# [THE TASK]
Take every line from the listing below that includes "school" and copy it.
════════
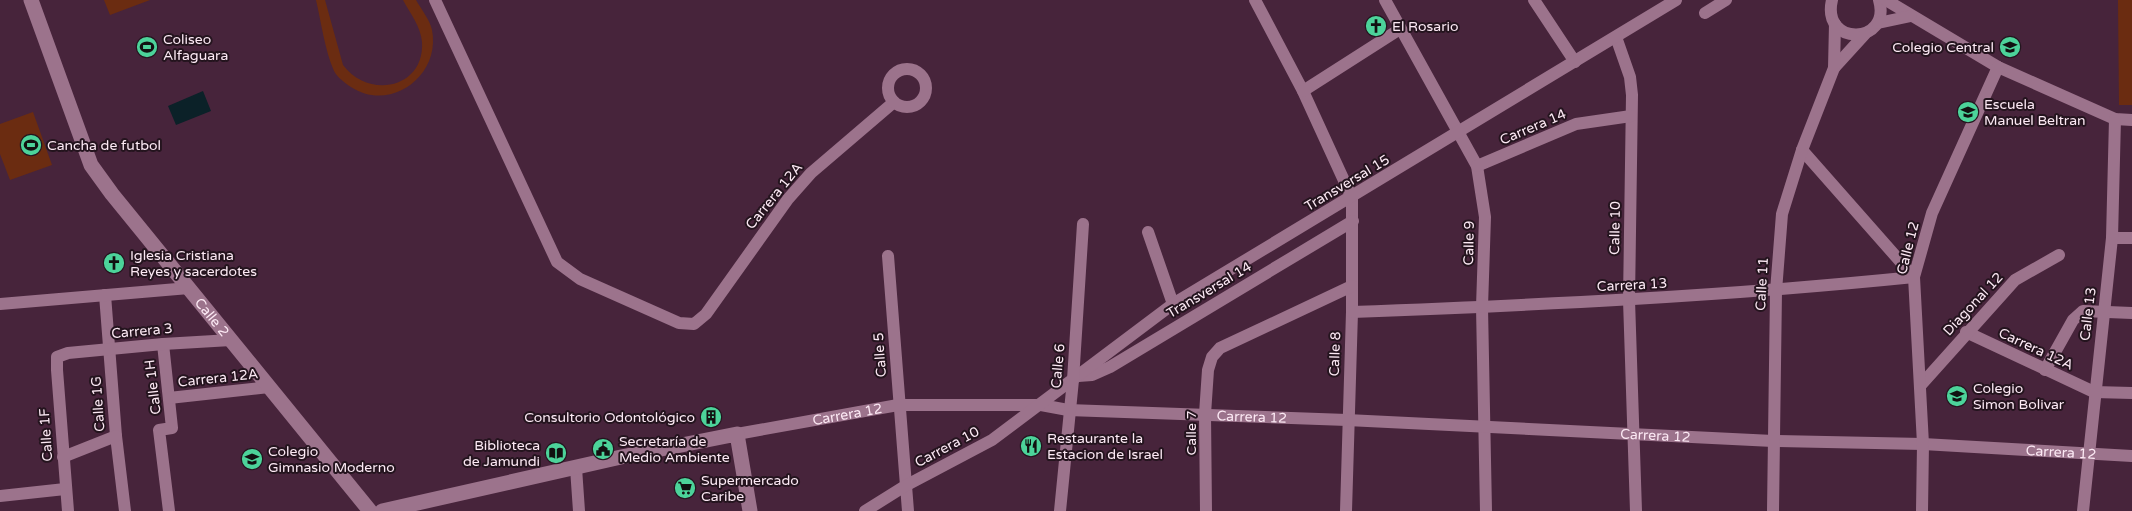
<svg xmlns="http://www.w3.org/2000/svg" width="2132" height="511" font-family="'Varela Round',sans-serif">
	<style>
		.green { fill: #6b2c11 }
		.water { fill: #0b2128 }
		.lines { fill: none; stroke-linecap: round; stroke-linejoin: round }
		.minor { stroke: #9c738c; stroke-width: 12 }
		.secondary { stroke: #9c738c; stroke-width: 15 }
		.labels { text-anchor: middle; dominant-baseline: central; stroke-width: 4; stroke-linejoin: round; paint-order: stroke }
		.poi-label { font-size: 14px; fill: #fce9f4; stroke: #24141e; text-anchor: start }
		.street-label { font-size: 14px; fill: #fce9f4; stroke: #24141e }
	</style>
	<rect width="100%" height="100%" fill="#47243b"/>
	<g class="green">
		<polygon points="104,0 150,0 110,15"/>
		<path d="M316,0H325L343,65C369,100 425,88 422,42C421,27 410,13 403,0H416C421,9 430,20 432,30C441,76 390,113 351,87C345,83 337,77 334,71C325,51 321,21 316,0Z"/>
		<polygon points="2118,0 2132,0 2132,105 2119,105"/>
		<polygon points="33,112 52,165 10,180 0,154 0,124"/>
	</g>
	<polygon class="water" points="203,91 211,111 176,125 168,106"/>
	<g class="lines">
		<g class="minor">
			<polyline points="435,0 557,262 580,279 679,323 694,324 706,314 788,199 811,173 894,102"/>
			<polyline points="1255,0 1303,91 1352,198 1352,312 1346,511"/>
			<polyline points="1385,0 1477,166 1485,217 1482,307 1486,511"/>
			<polyline points="1534,0 1575,62"/>
			<path d="M1832,0C1821,47 1892,45 1879,0"/>
			<polyline points="1886,0 1998,67 2115,119 2132,120"/>
			<polyline points="1705,13 1726,0"/>
			<polyline points="1878,23 1911,16"/>
			<polyline points="1616,37 1630,77 1632,95 1629,300 1636,511"/>
			<polyline points="1834,68 1865,34"/>
			<circle cx="907" cy="88" r="19"/>
			<polyline points="1303,91 1400,29"/>
			<polyline points="1802,150 1914,277"/>
			<polyline points="1477,166 1576,124 1631,116"/>
			<polyline points="1148,232 1173,304"/>
			<polyline points="2112,238 2132,238"/>
			<polyline points="888,256 908,511"/>
			<polyline points="105,295 116,436 125,511"/>
			<polyline points="0,304 189,288"/>
			<path d="M1352,312C1540,305 1727,296 1914,277"/>
			<polyline points="1966,332 2094,392 2132,393"/>
			<polyline points="163,344 172,428 159,430 169,511"/>
			<polyline points="2045,370 2073,320 2083,311 2132,313"/>
			<polyline points="1078,376 1092,375 1110,367 1353,221"/>
			<polyline points="1920,386 2015,280 2059,255"/>
			<polyline points="169,398 269,387"/>
			<path id="s1" d="M737,434L898,405H1041L1068,410L1347,420L1773,441L1923,444L2132,456"/>
			<polyline points="63,457 116,436"/>
			<polyline points="576,468 579,511"/>
			<polyline points="0,496 65,489"/>
			<polyline points="68,511 57,370 57,357 68,353 163,344 231,340"/>
			<polyline points="865,511 905,486 992,440 1173,304 1676,0"/>
			<polyline points="1060,511 1073,380 1083,224"/>
			<polyline points="1206,511 1205,414 1208,370 1212,357 1220,348 1352,286"/>
			<polyline points="1773,511 1776,291 1782,214 1802,150 1834,68 1835,24"/>
			<polyline points="1922,511 1923,444 1914,277 1932,213 1998,67"/>
			<polyline points="2083,511 2112,238 2115,119"/>
		</g>
		<g class="secondary">
			<path id="s2" d="M31,0L91,165L112,194L370,511"/>
			<polyline points="382,511 621,457 737,434 750,511"/>
		</g>
	</g>
	<defs>
		<g id="church-disc" transform="scale(1.125)"><circle r="9.5" fill="#4cd39a" stroke="#24141e"/><path d="M-1.2-6h2.4v3.5h3.3v2.4h-3.3V6h-2.4V-.1h-3.3v-2.4h3.3Z" fill="#111"/></g>
		<g id="stadium-disc" transform="scale(1.125)"><circle r="9.5" fill="#4cd39a" stroke="#24141e"/><path d="M0-5a6.5 5 0 1 0 0 10a6.5 5 0 1 0 0-10ZM-3.5-1.8h7v3.6h-7Z" fill="#111"/></g>
		<g id="school-disc" transform="scale(1.125)"><circle r="9.5" fill="#4cd39a" stroke="#24141e"/><path d="M0-5L7-2L0 1L-7-2ZM-4 1L0 2.5L4 1V4Q0 6-4 4Z" fill="#111"/></g>
		<g id="building-disc" transform="scale(1.125)"><circle r="9.5" fill="#4cd39a" stroke="#24141e"/><path d="M-4-6H4V6H1V3H-1V6H-4ZM-2.5-4.3h1.7v1.8h-1.7ZM.8-4.3h1.7v1.8H.8ZM-2.5-1h1.7V.8h-1.7ZM.8-1h1.7V.8H.8Z" fill="#111"/></g>
		<g id="restaurant-disc" transform="scale(1.125)"><circle r="9.5" fill="#4cd39a" stroke="#24141e"/><path d="M-5-6h1v4h1v-4h1v4h1v-4h1v5L-1.5 .5V6h-2V.5L-5-1ZM5-6V6H3V1.5H1.5Q1.5-4 5-6Z" fill="#111"/></g>
		<g id="civic-disc" transform="scale(1.125)"><circle r="9.5" fill="#4cd39a" stroke="#24141e"/><path d="M-.6-6.5H3V-4.5H.6V-3L4-1V1h2V6H-6V1h2V-1L-.6-3ZM-1.2 2.5V6h2.4V2.5Z" fill="#111"/></g>
		<g id="library-disc" transform="scale(1.125)"><circle r="9.5" fill="#4cd39a" stroke="#24141e"/><path d="M-6-4Q-3-5.5-.7-3.5V5Q-3 3-6 4ZM6-4Q3-5.5 .7-3.5V5Q3 3 6 4Z" fill="#111"/></g>
		<g id="supermarket-disc" transform="scale(1.125)"><circle r="9.5" fill="#4cd39a" stroke="#24141e"/><path d="M-6-5.5h2.5l.6 2H6L4.5 2H-2.5L-4.4-4H-6ZM-1.5 3.2a1.3 1.3 0 1 0 .1 0ZM3 3.2a1.3 1.3 0 1 0 .1 0Z" fill="#111"/></g>
	</defs>
	<g fill-rule="evenodd">
		<use href="#church-disc" x="1376" y="26"/>
		<use href="#stadium-disc" x="147" y="47"/>
		<use href="#school-disc" x="2010" y="47"/>
		<use href="#school-disc" x="1968" y="112"/>
		<use href="#stadium-disc" x="31" y="145"/>
		<use href="#church-disc" x="114" y="263"/>
		<use href="#school-disc" x="1957" y="396"/>
		<use href="#building-disc" x="711" y="417"/>
		<use href="#restaurant-disc" x="1031" y="446"/>
		<use href="#civic-disc" x="603" y="449"/>
		<use href="#library-disc" x="556" y="453"/>
		<use href="#school-disc" x="252" y="459"/>
		<use href="#supermarket-disc" x="685" y="488"/>
	</g>
	<g class="labels">
		<g class="poi-label">
			<text x="1392" y="26">El Rosario</text>
			<text x="163" y="39">Coliseo<tspan x="163" dy="16">Alfaguara</tspan></text>
			<text x="1994" y="47" text-anchor="end">Colegio Central</text>
			<text x="1984" y="104">Escuela<tspan x="1984" dy="16">Manuel Beltran</tspan></text>
			<text x="47" y="145">Cancha de futbol</text>
			<text x="130" y="255">Iglesia Cristiana<tspan x="130" dy="16">Reyes y sacerdotes</tspan></text>
			<text x="1973" y="388">Colegio<tspan x="1973" dy="16">Simon Bolivar</tspan></text>
			<text x="695" y="417" text-anchor="end">Consultorio Odontológico</text>
			<text x="1047" y="438">Restaurante la<tspan x="1047" dy="16">Estacion de Israel</tspan></text>
			<text x="619" y="441">Secretaría de<tspan x="619" dy="16">Medio Ambiente</tspan></text>
			<text x="540" y="445" text-anchor="end">Biblioteca<tspan x="540" dy="16">de Jamundi</tspan></text>
			<text x="268" y="451">Colegio<tspan x="268" dy="16">Gimnasio Moderno</tspan></text>
			<text x="701" y="480">Supermercado<tspan x="701" dy="16">Caribe</tspan></text>
		</g>
		<g class="street-label">
			<text transform="translate(1533 127) rotate(-23)">Carrera 14</text>
			<text transform="translate(1347 183) rotate(-31)">Transversal 15</text>
			<text transform="translate(774 196) rotate(-51)">Carrera 12A</text>
			<text transform="translate(1615 228) rotate(-89)">Calle 10</text>
			<text transform="translate(1469 243) rotate(-89)">Calle 9</text>
			<text transform="translate(1908 248) rotate(-76)">Calle 12</text>
			<text transform="translate(1762 284) rotate(-87)">Calle 11</text>
			<text transform="translate(1632 285) rotate(-3)">Carrera 13</text>
			<text transform="translate(1209 290) rotate(-31)">Transversal 14</text>
			<text transform="translate(1973 304) rotate(-47)">Diagonal 12</text>
			<text transform="translate(2088 314) rotate(-83)">Calle 13</text>
			<text stroke="none"><textPath href="#s2" startOffset="370">Calle 2</textPath></text>
			<text transform="translate(142 331) rotate(-5)">Carrera 3</text>
			<text transform="translate(2036 349) rotate(25)">Carrera 12A</text>
			<text transform="translate(1335 354) rotate(-88)">Calle 8</text>
			<text transform="translate(880 355) rotate(-94)">Calle 5</text>
			<text transform="translate(1058 366) rotate(-85)">Calle 6</text>
			<text transform="translate(218 378) rotate(-6)">Carrera 12A</text>
			<text transform="translate(153 387) rotate(-97)">Calle 1H</text>
			<text transform="translate(98 404) rotate(-94)">Calle 1G</text>
			<text stroke="none"><textPath href="#s1" startOffset="112">Carrera 12</textPath></text>
			<text stroke="none"><textPath href="#s1" startOffset="518">Carrera 12</textPath></text>
			<text transform="translate(1191 433) rotate(-90)">Calle 7</text>
			<text transform="translate(46 435) rotate(-94)">Calle 1F</text>
			<text stroke="none"><textPath href="#s1" startOffset="922">Carrera 12</textPath></text>
			<text transform="translate(947 447) rotate(-28)">Carrera 10</text>
			<text stroke="none"><textPath href="#s1" startOffset="1328">Carrera 12</textPath></text>
		</g>
	</g>
</svg>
════════
# [EXERCISE RESULT]
		<g id="school-disc" transform="scale(1.125)"><circle r="9.5" fill="#4cd39a" stroke="#24141e"/><path d="M0-5L7-2L0 1L-7-2ZM-4 1L0 2.5L4 1V4Q0 6-4 4Z" fill="#111"/></g>
		<use href="#school-disc" x="2010" y="47"/>
		<use href="#school-disc" x="1968" y="112"/>
		<use href="#school-disc" x="1957" y="396"/>
		<use href="#school-disc" x="252" y="459"/>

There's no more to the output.